Exercise instructions =
Lines with the word "Sheetname": copy all of them from the entries below.
=== Given data ===
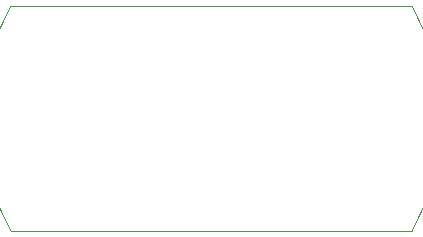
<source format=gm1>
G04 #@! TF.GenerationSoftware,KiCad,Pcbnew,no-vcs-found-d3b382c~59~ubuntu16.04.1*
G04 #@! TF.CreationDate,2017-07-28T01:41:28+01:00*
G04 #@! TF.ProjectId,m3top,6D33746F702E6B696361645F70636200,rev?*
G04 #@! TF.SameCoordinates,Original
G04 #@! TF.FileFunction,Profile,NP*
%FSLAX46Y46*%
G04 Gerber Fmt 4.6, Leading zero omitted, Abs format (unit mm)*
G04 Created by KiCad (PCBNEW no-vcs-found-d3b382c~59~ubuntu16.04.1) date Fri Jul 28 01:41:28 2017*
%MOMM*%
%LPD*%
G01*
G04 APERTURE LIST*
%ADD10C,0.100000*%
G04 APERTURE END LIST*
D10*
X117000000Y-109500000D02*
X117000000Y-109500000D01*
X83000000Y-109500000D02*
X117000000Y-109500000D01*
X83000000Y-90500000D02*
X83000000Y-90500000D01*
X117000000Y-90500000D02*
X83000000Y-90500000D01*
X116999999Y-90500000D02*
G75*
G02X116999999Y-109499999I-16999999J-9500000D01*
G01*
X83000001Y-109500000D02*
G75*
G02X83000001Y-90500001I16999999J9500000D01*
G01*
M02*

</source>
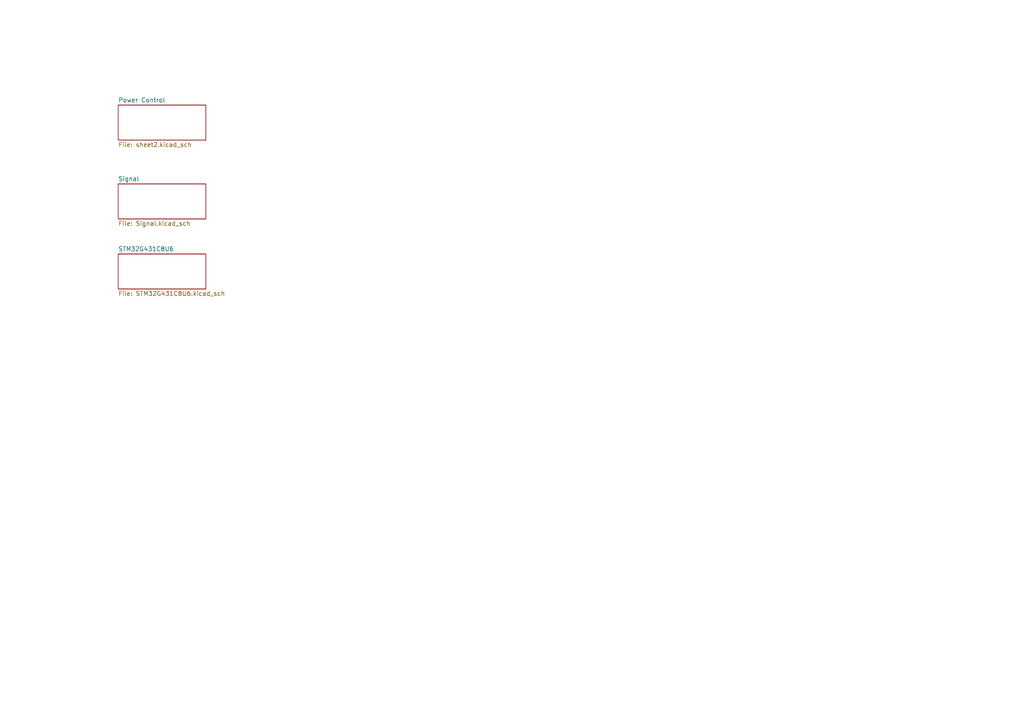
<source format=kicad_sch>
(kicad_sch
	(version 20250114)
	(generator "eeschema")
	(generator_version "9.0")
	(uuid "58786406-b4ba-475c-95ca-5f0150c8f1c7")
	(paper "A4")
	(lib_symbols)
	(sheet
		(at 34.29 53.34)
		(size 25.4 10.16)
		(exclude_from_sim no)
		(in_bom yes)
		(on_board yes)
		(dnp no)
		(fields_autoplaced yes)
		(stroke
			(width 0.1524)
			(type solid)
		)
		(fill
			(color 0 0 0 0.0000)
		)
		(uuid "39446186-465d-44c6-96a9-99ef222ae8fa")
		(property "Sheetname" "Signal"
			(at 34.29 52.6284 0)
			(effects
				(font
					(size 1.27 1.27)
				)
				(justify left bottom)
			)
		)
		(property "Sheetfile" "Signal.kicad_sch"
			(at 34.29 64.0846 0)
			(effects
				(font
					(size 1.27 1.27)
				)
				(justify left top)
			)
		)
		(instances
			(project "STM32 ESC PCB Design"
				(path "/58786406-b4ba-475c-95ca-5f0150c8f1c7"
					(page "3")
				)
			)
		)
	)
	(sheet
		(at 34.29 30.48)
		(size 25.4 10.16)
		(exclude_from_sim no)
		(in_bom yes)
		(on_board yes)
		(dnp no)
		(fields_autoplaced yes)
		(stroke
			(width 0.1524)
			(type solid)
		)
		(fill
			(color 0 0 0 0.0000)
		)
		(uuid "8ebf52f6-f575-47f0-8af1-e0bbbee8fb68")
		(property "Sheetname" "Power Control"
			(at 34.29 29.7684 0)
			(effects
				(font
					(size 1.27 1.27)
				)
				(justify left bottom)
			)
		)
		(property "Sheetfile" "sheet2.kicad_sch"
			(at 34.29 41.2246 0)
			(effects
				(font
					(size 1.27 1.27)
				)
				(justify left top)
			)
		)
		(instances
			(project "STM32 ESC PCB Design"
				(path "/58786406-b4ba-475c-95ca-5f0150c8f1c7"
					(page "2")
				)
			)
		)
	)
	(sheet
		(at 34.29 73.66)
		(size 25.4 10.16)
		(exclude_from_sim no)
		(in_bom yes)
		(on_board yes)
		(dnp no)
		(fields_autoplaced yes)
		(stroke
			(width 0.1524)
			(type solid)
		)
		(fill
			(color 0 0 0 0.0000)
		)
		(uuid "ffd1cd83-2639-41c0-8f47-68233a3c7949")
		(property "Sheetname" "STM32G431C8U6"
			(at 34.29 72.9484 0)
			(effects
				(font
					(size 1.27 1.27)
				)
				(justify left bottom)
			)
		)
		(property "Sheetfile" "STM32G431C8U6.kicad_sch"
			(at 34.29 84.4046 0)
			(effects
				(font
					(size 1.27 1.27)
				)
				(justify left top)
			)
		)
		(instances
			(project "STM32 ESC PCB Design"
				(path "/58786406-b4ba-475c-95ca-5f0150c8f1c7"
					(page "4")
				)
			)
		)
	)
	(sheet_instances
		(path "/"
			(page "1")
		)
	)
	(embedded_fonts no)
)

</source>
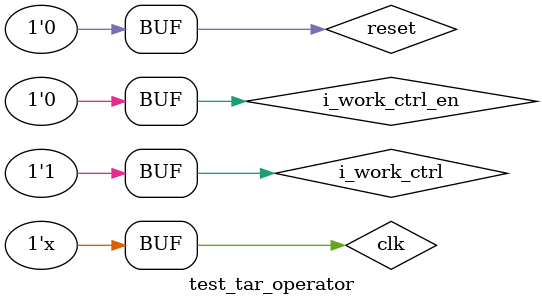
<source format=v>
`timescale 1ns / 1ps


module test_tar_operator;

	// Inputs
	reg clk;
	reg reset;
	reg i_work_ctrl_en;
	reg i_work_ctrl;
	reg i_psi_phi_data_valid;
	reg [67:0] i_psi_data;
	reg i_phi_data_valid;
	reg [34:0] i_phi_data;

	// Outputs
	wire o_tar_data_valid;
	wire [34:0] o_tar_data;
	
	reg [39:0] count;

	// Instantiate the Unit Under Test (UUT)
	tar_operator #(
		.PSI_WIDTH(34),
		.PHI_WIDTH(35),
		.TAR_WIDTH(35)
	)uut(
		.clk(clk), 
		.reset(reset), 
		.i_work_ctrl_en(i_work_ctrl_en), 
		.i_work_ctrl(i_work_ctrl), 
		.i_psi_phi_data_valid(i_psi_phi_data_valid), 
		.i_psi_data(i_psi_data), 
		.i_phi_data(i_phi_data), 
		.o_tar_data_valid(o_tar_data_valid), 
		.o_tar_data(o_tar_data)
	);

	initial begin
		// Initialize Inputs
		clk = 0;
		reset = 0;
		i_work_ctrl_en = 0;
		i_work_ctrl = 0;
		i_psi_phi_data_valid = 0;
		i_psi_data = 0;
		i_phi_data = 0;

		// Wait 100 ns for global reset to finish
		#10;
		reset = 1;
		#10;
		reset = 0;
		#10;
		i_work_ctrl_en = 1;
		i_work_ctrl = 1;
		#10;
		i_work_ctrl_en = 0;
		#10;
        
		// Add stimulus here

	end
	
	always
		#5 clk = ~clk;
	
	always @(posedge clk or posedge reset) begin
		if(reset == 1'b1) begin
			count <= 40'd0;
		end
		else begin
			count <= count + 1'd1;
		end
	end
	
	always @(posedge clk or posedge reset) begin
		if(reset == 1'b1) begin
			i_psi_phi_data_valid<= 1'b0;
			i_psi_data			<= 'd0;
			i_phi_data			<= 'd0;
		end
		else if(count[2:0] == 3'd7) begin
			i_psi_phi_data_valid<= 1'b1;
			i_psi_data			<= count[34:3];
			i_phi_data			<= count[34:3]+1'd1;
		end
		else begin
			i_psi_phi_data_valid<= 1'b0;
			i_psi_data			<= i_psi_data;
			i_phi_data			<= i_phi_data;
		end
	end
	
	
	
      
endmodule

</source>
===
Reply =
		(property "Sheetname" "Signal"
		(property "Sheetname" "Power Control"
		(property "Sheetname" "STM32G431C8U6"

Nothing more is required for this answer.